■ **What to do**
Among the lines below, keep only those from the one containing "index dip: (126, 212)" through the one containing "ring tip: (177, 246)", and reproduce them exactly.

■ **Data provided**
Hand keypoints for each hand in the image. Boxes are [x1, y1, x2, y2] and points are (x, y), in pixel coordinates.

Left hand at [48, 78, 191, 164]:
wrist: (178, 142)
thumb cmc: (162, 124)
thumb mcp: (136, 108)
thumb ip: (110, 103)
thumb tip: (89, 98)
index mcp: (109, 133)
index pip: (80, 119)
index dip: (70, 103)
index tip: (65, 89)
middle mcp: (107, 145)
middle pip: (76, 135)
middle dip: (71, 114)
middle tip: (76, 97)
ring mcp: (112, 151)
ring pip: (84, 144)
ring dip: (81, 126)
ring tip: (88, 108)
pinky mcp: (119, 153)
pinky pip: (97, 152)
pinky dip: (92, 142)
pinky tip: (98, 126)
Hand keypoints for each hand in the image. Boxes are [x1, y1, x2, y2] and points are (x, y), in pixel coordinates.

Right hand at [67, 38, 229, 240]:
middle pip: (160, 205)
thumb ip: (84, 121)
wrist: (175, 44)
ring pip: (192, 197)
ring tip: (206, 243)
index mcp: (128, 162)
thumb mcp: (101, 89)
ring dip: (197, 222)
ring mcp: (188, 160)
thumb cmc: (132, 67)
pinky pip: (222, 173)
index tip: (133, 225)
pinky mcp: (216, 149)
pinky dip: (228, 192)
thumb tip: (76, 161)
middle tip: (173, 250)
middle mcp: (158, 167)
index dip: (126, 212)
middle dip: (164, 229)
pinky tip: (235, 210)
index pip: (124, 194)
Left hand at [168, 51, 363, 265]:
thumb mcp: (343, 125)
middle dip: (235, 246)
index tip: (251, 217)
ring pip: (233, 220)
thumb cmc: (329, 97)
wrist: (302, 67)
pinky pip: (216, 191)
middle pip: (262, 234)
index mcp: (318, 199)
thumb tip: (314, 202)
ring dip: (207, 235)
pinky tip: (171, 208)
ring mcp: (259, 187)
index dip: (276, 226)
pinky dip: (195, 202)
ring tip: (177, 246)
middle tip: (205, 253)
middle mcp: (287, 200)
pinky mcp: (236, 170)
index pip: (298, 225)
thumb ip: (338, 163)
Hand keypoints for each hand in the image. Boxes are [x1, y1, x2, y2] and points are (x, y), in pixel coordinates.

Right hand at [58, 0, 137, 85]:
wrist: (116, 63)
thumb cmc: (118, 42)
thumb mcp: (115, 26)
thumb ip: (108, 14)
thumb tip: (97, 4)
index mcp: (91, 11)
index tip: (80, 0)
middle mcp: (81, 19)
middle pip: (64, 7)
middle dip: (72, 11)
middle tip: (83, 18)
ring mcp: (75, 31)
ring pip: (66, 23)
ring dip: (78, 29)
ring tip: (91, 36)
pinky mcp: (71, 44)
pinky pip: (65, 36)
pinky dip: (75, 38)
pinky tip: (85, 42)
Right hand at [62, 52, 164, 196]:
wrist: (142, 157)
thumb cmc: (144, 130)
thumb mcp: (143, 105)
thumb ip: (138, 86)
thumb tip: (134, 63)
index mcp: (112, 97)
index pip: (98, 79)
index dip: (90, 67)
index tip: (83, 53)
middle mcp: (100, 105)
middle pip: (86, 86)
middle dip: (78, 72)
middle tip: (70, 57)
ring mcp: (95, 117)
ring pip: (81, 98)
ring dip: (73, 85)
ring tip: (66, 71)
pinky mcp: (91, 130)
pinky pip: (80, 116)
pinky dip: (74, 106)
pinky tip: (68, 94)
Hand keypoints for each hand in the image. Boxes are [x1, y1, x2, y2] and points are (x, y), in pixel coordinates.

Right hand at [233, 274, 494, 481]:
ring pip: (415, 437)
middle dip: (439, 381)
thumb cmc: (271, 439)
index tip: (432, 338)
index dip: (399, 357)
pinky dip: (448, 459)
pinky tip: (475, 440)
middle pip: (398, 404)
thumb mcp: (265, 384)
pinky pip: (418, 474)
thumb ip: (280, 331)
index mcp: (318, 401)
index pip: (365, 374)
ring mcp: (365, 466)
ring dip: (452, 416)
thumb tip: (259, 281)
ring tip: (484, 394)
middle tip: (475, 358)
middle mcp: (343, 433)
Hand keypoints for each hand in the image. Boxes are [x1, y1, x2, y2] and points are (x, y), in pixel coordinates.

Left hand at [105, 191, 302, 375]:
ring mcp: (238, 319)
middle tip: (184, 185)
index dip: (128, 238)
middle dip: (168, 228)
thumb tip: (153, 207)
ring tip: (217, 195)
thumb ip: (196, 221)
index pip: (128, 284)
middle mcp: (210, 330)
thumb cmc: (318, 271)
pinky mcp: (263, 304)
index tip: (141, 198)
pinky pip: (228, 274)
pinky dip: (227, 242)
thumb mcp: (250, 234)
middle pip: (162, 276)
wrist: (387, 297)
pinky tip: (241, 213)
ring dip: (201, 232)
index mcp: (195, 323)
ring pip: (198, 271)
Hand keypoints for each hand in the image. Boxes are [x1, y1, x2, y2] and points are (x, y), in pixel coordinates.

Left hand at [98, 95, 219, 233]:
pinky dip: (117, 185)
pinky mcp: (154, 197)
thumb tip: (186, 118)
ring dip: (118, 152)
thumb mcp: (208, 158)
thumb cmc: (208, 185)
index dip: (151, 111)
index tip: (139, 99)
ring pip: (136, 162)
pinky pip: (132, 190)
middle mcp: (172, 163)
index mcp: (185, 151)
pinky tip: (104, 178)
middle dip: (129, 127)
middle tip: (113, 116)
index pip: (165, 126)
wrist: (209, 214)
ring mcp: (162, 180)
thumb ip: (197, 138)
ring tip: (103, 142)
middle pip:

■ **Solution to this task**
index dip: (126, 212)
middle dip: (164, 229)
pinky tip: (235, 210)
index pip: (124, 194)
Left hand at [168, 51, 363, 265]:
thumb mcp: (343, 125)
middle dip: (235, 246)
index tip: (251, 217)
ring pip: (233, 220)
thumb cmc: (329, 97)
wrist: (302, 67)
pinky pip: (216, 191)
middle pip: (262, 234)
index mcp: (318, 199)
thumb tip: (314, 202)
ring dip: (207, 235)
pinky tip: (171, 208)
ring mcp: (259, 187)
index dip: (276, 226)
pinky dip: (195, 202)
ring tip: (177, 246)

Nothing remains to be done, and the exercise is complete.